─── Excerpted passage ───

Being an only child  meant that at least half of the time I would play by myself. There was not always one of the other kids in my neighborhood to play with. So, I would be alone playing with my Matchbox cars (the real ones made in England), Hot Wheels, or Tonka cars and trucks or my G.I. Joe when suddenly I would know something about a person or a situation or circumstance. It would hit me out of left field. I didn't know how this happened, it just did -- and a lot. More often than not it turned out to be true. But I don't ever remember telling anyone else for a long time. The reason was that sometimes I would hear grown-ups make jokes about a special place where they would put people in straitjackets and padded rooms who saw things that no one else saw and heard things that no one else heard. That imagery disturbed me for a long, long time. It was a terrible thing to believe there was something wrong with you when you were a child. This is one reason I was extremely lonely in my childhood. I would play with a group of kids in my neighborhood of about 6 but I only had one friend. I met him in kindergarten and when he went through high school together, not always in the same classes but always in the same school. I told him most of what I experienced. I never knew until about 10 years after graduating high school when he came over my house that I used to scare him with what I had told him. But, growing up with these things happening mostly I just kept it to myself.

─── Provided records ───

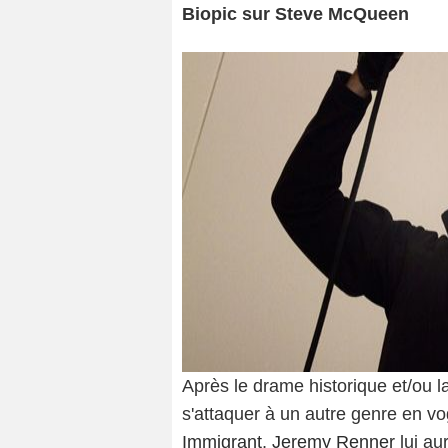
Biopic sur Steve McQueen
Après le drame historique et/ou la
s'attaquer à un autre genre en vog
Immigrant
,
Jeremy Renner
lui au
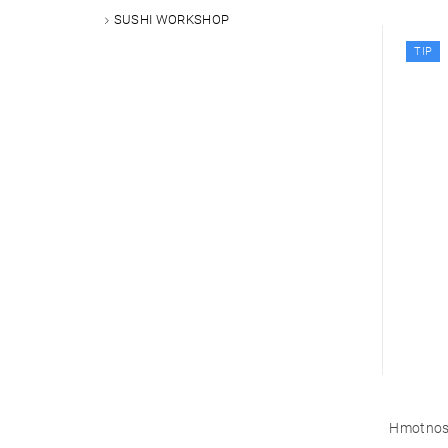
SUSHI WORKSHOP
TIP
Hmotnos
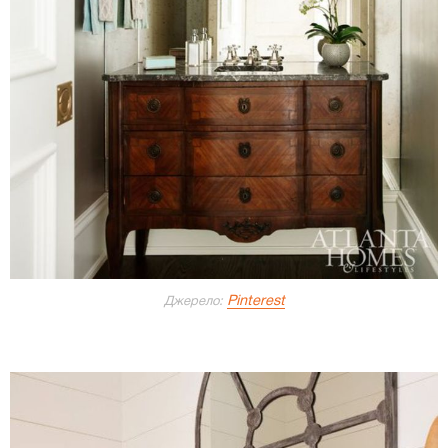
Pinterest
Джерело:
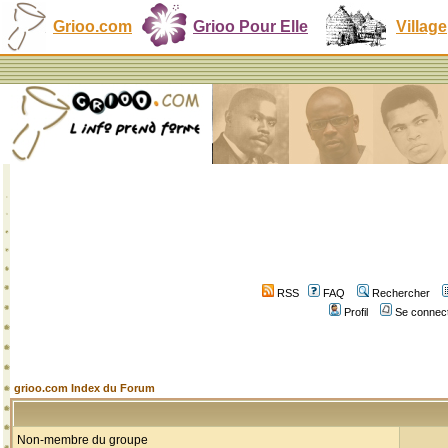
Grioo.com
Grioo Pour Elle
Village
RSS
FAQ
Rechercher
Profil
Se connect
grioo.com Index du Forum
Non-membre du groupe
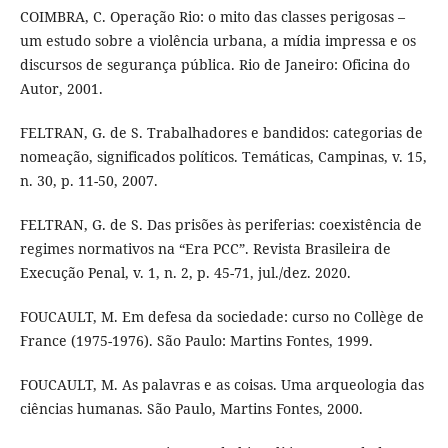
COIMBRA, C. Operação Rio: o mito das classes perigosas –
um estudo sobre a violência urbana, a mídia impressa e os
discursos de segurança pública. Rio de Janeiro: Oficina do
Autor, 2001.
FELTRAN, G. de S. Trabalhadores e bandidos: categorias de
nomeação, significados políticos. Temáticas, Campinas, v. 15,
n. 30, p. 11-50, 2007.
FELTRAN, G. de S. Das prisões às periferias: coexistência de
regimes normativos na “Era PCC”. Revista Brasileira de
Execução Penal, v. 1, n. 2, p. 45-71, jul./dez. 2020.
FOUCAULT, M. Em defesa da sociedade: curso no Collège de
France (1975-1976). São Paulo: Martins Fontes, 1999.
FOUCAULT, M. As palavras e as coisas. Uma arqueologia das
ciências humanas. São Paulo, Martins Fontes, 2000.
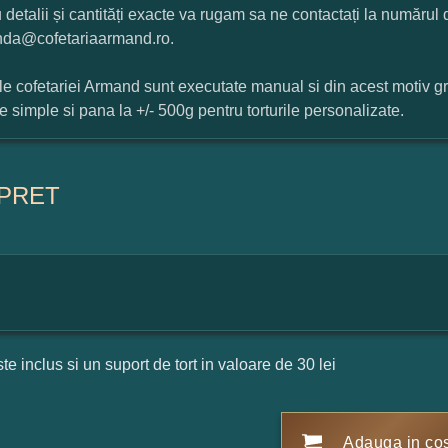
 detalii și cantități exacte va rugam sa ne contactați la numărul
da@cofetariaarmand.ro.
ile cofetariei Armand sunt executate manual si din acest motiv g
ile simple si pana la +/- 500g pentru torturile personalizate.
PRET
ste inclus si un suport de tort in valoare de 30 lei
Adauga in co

───
─── Provided records ───

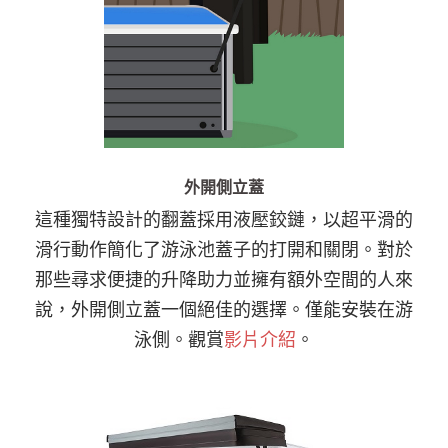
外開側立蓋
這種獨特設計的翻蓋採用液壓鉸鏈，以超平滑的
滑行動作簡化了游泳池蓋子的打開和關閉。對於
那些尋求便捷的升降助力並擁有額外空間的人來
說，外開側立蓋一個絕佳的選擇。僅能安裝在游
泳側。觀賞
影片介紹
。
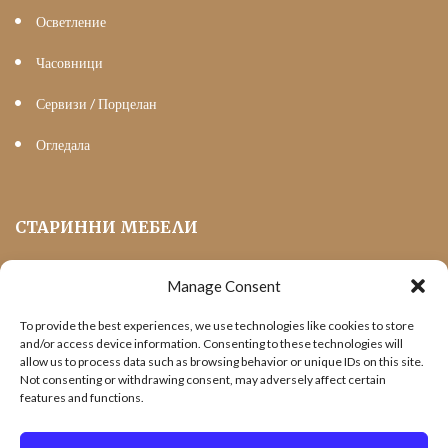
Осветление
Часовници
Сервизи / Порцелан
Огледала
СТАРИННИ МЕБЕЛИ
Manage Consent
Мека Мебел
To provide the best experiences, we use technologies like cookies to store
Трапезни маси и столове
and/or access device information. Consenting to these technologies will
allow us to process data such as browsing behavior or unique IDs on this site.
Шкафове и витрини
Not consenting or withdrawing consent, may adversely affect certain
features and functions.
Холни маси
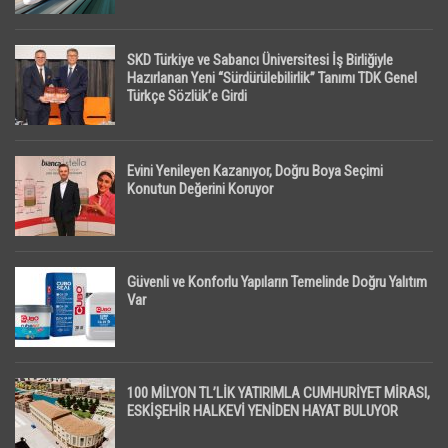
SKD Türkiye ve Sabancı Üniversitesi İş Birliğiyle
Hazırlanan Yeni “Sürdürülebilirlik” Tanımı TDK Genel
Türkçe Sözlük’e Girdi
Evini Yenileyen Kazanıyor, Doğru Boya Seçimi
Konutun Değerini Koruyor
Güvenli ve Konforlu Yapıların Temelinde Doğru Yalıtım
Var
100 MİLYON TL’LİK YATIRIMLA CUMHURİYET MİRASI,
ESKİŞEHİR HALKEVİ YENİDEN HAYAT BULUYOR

───
─── Provided records ───

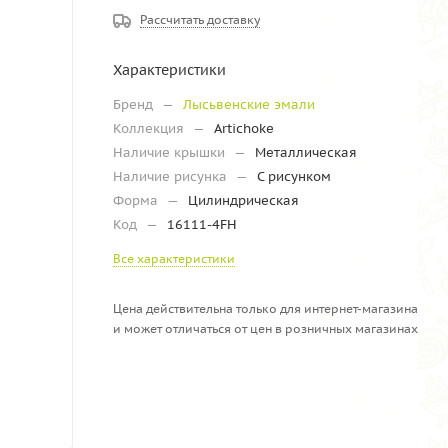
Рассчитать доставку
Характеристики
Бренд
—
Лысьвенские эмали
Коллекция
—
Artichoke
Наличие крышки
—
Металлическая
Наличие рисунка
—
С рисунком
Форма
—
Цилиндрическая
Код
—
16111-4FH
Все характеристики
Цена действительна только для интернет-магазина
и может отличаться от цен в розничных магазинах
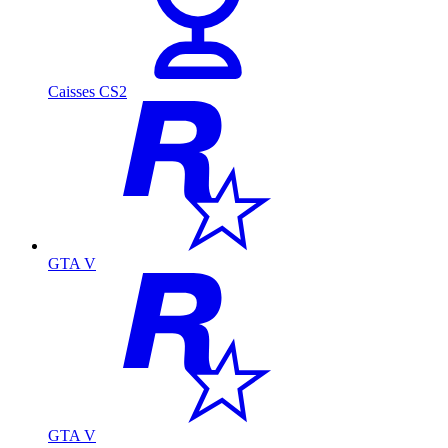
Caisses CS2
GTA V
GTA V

───

According to the childhood passage, where were the real Matchbox cars made?

§ Written answer:
England